RE: Re: Starting Abilities + Augments

From: Mike Holmes <homeydont_at_...>
Date: Wed, 04 Feb 2004 02:33:32 -0600


>This is where it gets knotty. You could have someone else thinking
>that they are quite a good fighter, because the took their base
>combat skill and put it up to 5W, have +5 from armor and equipment,
>and have a +2 magical augment and a +2 mundane augment, totalling
>14W. Then you get the people who think that they should be able to
>hold their own in a fight, because they have a basic 17, they put a
>couple of points into it, and have a couple of augments--5W sounds
>pretty good after all! If they end up facing the villain meant to
>challenge the 1W2 butt-kicker, it could get nasty.

Again, the solution is not to pre-stat things. When they meet the villain he should match the character he's up against appropriately.

That said, 17 isn't good. It's the lowest level that someone who has the slightest claim on being a professional can have. Newbies. Good is twice that. Really good is three times that high. Make sure the players understand the scale. If a guy with 17 goes up against a seasoned veteran, let him get his ass kicked. One of the nice things about HQ is that losing doesn't threaten the character's life at all. So I regularly trounce my PCs. In fact, I have this one coming up, where I just hope the PCs attack him so that they can see their real place on the food chain....
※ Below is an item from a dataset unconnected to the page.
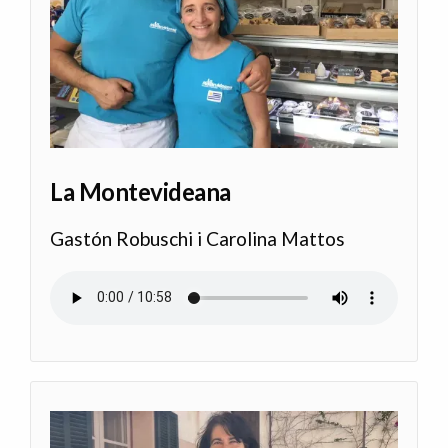
La Montevideana
Gastón Robuschi i Carolina Mattos
Archivo de audio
Starting characters aren't really very good at what they do. I tend to think of them as 17 year olds. They're only so effective because they have HP, and presumably the GM is making up conflicts where they will have a lot of augments to show off their features.

>Which brings me to a question for those with existing campaigns: Do
>you find groups tending to break out into assorted specialists
>(someone does combat, someone does combat magic, someone else does
>stealth), so that each has one outstanding score? Or do you find
>more that most heroes develop a fair range of their abilities, so
>that the differences between them in any area are usually not so
>large? If the former, do you fudge things to get the right
>opposition against the right hero, or do you leave that up to the
>heroes to figure out?

I find that none of this matters one whit. I think that HQ plays just as well with characters who are of massively different abiltiy levels as with characters who are the same power level. For all the same reasons. I just make up opposition strength on the fly, and losing is a cool thing in HQ. Others too, like characters augmenting each other. "Balance" in terms of power, is just unneccessary. In fact, it's not high ability levels that make a character cool - it's what relationships they have, what their personality is like, and how those things are involved with the situation as it evolves. You could play two guys with exactly the same ass-kicking abilities. As long as their personalites were different, relationships, etc, they're completely playable side by side. In fact, maybe even better than disparate characters.

As long as you make play about the things that the players find most interesting about their characters, i.e. what's on their character sheet, you cannot go wrong. Period.